Björn Olof August Landström (21 April 1917, in Kuopio, Finland – 7 January 2002, in Helsinki) was a Finland Swedish artist, writer, graphic designer, illustrator and researcher. He was the son of master builder Artur Landström and Ester Äberg, and in 1939 married Else Astrid Linnea Grönros. After attending an advertising art school in Stockholm, he worked as an advertising manager from 1937 to 1939, a freelance artist from 1939 to 1949, and then as an illustrator and artistic director for the advertising agency Mainos-Taucher from 1949 to 1957. From 1955 to 1958, he was the rector of the School of Advertising Graphic Designers (Mainosgraafikkojen koulu). He also staged and directed the theater, co-writing the play Ett spel om en väg som till Äbo bar in 1949. Landström resided in Sweden from 1959–1970 and 1976–1979, and received an honorary doctorate from Uppsala University in 1971.

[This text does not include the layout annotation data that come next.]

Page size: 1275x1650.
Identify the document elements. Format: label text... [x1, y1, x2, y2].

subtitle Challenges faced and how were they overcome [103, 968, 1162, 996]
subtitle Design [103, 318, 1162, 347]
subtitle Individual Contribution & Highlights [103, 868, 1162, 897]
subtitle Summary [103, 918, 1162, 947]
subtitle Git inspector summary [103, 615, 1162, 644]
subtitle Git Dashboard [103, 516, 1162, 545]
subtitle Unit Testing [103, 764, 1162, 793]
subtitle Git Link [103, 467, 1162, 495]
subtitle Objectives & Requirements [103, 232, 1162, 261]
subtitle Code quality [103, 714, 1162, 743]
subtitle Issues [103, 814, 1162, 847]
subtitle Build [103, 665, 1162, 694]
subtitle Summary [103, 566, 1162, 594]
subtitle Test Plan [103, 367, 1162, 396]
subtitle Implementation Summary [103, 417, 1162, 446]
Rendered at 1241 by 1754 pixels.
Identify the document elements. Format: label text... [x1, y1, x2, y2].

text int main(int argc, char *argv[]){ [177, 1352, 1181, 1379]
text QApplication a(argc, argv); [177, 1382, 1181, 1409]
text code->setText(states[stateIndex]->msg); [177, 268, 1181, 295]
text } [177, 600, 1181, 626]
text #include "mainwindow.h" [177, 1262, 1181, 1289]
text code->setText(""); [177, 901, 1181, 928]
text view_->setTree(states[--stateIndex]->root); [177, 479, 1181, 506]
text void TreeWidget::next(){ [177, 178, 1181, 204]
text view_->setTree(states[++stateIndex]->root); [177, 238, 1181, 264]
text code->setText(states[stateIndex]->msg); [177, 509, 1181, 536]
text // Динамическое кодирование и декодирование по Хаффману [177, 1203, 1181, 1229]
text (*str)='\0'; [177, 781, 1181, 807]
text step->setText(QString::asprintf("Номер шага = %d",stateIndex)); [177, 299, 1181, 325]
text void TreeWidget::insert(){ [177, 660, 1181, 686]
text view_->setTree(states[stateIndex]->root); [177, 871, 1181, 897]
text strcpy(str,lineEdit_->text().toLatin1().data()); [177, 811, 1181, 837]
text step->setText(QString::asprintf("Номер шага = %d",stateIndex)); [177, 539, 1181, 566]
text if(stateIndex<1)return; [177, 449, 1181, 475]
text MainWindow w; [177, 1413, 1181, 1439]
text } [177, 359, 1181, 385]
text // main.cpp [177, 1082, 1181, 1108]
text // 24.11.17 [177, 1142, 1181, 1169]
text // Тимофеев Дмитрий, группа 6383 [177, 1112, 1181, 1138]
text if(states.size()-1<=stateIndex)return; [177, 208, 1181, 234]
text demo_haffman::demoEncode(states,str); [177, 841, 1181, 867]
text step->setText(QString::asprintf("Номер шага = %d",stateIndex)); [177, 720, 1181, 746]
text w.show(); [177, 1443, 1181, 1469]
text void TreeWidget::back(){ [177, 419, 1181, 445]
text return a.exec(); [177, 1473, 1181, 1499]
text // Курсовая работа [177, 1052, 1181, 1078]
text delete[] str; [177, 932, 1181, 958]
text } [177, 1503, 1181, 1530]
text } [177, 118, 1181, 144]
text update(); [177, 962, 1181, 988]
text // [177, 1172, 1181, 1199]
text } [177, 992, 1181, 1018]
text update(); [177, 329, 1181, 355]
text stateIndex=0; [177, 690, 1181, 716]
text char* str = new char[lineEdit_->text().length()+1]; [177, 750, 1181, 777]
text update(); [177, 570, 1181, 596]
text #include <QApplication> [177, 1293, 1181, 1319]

In 1961 he became internationally famous with his book The Ship (original Swedish title: Skeppet), a historical survey "from the primitive raft to the atom-powered submarine". His first novel was Ägatan 8 (1942), and he also wrote and illustrated historical novels such as Havet utan ände (1953) about the first circumnavigation of the world, and Vägen till Vinland (1954). Other notable works are Bold Voyages and Great Explorers (1964; original Swedish title: Vägen till Indien), which covers discovery expeditions from 1493 B.C. to 1488 A.D., Ships of the Pharaohs: 4000 Years of Egyptian Shipbuilding (1970; original Swedish title: Egyptiska skepp 4000—600 f.Kr.), and The Royal Warship Vasa (1980).